É disso que se trata o estudo sobre os paradigmas do poder feminino medieval que está sendo desenvolvido pela filóloga portuguesa Maria do Rosário Ferreira. Num recente seminário sobre o tema realizado na Universidade de Paris-Sorbonne, ela apresentou dados concretos e inovadores sobre a preponderância da descendência feminina na transmissão de poder régio durante os séculos da chamada Baixa Idade Média ou Antiguidade tardia.

Sua tese apresenta uma solução coerente para um dos mais intrigantes quebra-cabeças da história do período: a sucessão régia entre os anos de 718 a 842 no reino das Astúrias – território ao norte da península que permaneceu fora do domínio árabe, e é anterior à formação dos reinos de Portugal e Espanha. Em outras palavras, a sequência de reis entre Pelágio e Afonso I apontada pelos documentos historiográficos não fazia sentido quando encarava-se a descendência por via paterna.

Assim, nasceu, a partir de “uma cirúrgica mas radical alteração de perspectiva: a hipótese, alicerçada, por um lado, na informação contida na historiografia Asturiana das últimas décadas do século IX e dos inícios do século X reinterpretada à luz dos dados clássicos da antropologia sobre as estruturas de parentesco, e, por outro, nos reconhecidos indícios de matrilinearidade e matrilocalidade entre os Cântabros. Segundo então essa proposta, a soberania seria detida por mulheres e transmitida por linha feminina, de mãe para filha. Em traços gerais, a sociedade asturiana seria presidida por rainhas, que delegariam a componente guerreira do exercício do poder régio, e eventualmente a governação efetiva, aos homens com quem casavam ou, alternativamente, com quem tinham certo tipo de parentesco de sangue.
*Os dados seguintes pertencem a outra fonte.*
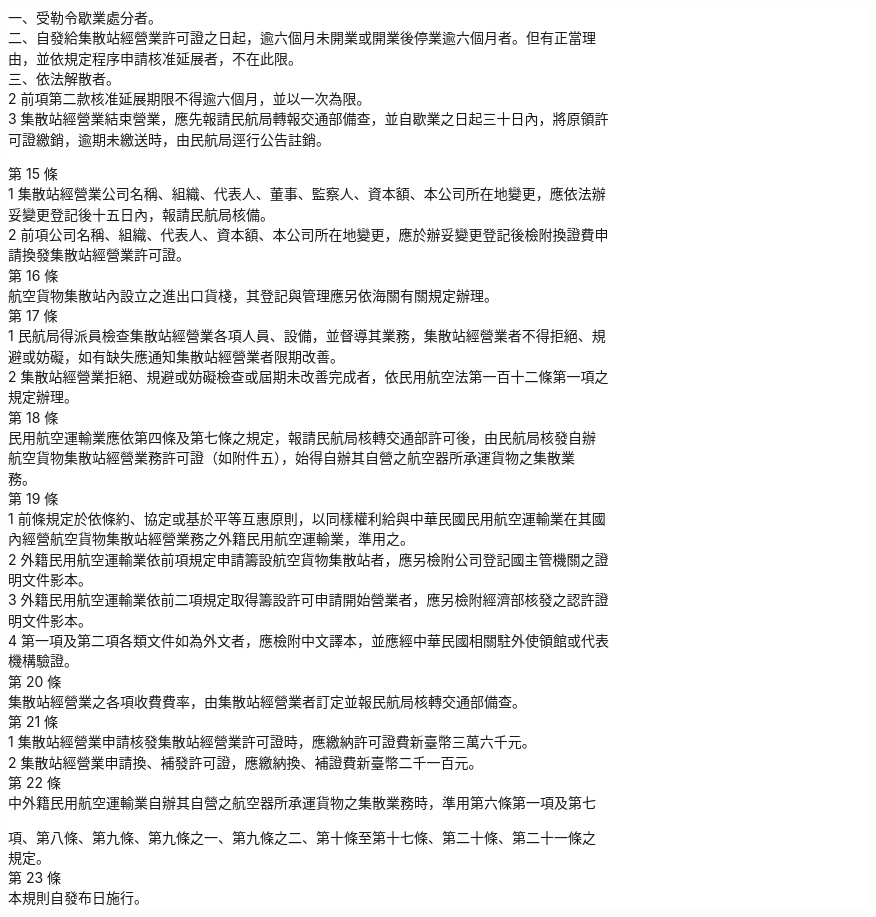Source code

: 一、受勒令歇業處分者。  
二、自發給集散站經營業許可證之日起，逾六個月未開業或開業後停業逾六個月者。但有正當理  
由，並依規定程序申請核准延展者，不在此限。  
三、依法解散者。  
2 前項第二款核准延展期限不得逾六個月，並以一次為限。  
3 集散站經營業結束營業，應先報請民航局轉報交通部備查，並自歇業之日起三十日內，將原領許  
可證繳銷，逾期未繳送時，由民航局逕行公告註銷。  


第 15 條  
1 集散站經營業公司名稱、組織、代表人、董事、監察人、資本額、本公司所在地變更，應依法辦  
妥變更登記後十五日內，報請民航局核備。  
2 前項公司名稱、組織、代表人、資本額、本公司所在地變更，應於辦妥變更登記後檢附換證費申  
請換發集散站經營業許可證。  
第 16 條  
航空貨物集散站內設立之進出口貨棧，其登記與管理應另依海關有關規定辦理。  
第 17 條  
1 民航局得派員檢查集散站經營業各項人員、設備，並督導其業務，集散站經營業者不得拒絕、規  
避或妨礙，如有缺失應通知集散站經營業者限期改善。  
2 集散站經營業拒絕、規避或妨礙檢查或屆期未改善完成者，依民用航空法第一百十二條第一項之  
規定辦理。  
第 18 條  
民用航空運輸業應依第四條及第七條之規定，報請民航局核轉交通部許可後，由民航局核發自辦  
航空貨物集散站經營業務許可證（如附件五），始得自辦其自營之航空器所承運貨物之集散業  
務。  
第 19 條  
1 前條規定於依條約、協定或基於平等互惠原則，以同樣權利給與中華民國民用航空運輸業在其國  
內經營航空貨物集散站經營業務之外籍民用航空運輸業，準用之。  
2 外籍民用航空運輸業依前項規定申請籌設航空貨物集散站者，應另檢附公司登記國主管機關之證  
明文件影本。  
3 外籍民用航空運輸業依前二項規定取得籌設許可申請開始營業者，應另檢附經濟部核發之認許證  
明文件影本。  
4 第一項及第二項各類文件如為外文者，應檢附中文譯本，並應經中華民國相關駐外使領館或代表  
機構驗證。  
第 20 條  
集散站經營業之各項收費費率，由集散站經營業者訂定並報民航局核轉交通部備查。  
第 21 條  
1 集散站經營業申請核發集散站經營業許可證時，應繳納許可證費新臺幣三萬六千元。  
2 集散站經營業申請換、補發許可證，應繳納換、補證費新臺幣二千一百元。  
第 22 條  
中外籍民用航空運輸業自辦其自營之航空器所承運貨物之集散業務時，準用第六條第一項及第七  


項、第八條、第九條、第九條之一、第九條之二、第十條至第十七條、第二十條、第二十一條之  
規定。  
第 23 條  
本規則自發布日施行。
Em caso de morte ou outro tipo de impossibilidade do rei, esse poder era recuperado pela rainha, que investia com ele um novo rei. […] Por morte da rainha, a soberania passava para uma sua filha […] De acordo com esta análise, aquilo que tem sido interpretado como a descendência de Pelágio, e que se referia sobretudo aos seus filhos, seria afinal mais adequadamente descrito como a descendência feminina da mulher de Pelágio”, escreve a pesquisadora em artigo publicado no site especializado E-spania (http://e-spania.revues.org/20879).

A grande maioria dos estudos problematiza a questão sucessória excluindo qualquer forma de implicação feminina, sendo que os mais recentes admitem a mulher como mediadora entre dois homens, geralmente entre sogro e genro, seu pai e seu marido “Politicamente inerte, ela transmite um poder do qual não participa, e o seu papel esgota-se nessa transmissão”, acrescenta.

É importante mencionar que essa descoberta inspira-se na interpretação do universo simbólico expresso nas lendas de tema incestuoso da Idade Média e da Idade Moderna e, ainda, em narrativas como a da Donzela que vai à Guerra, que sobreviveram ao tempo e têm sido compiladas por estudiosos em diversos lugares da Península Ibérica. Segundo Rosário, independente das diversas conotações, estes relatos remetem à existência do poder feminino representado no imaginário coletivo da época.
Ou seja, a solução do quebra-cabeças sucessórios a partir da transmissão matrilinear é a ponta de um iceberg que é a verdadeira abrangência do papel feminino na sociedade medieval, uma matéria hoje praticamente inexplorada pelos estudiosos, uma vez que o olhar de gênero como lente teórica é recente. Por isso é importante aprofundar no estudo da configuração da escrita historiográfica como instrumento ideológico de representação e/ou ocultamento do poder feminino.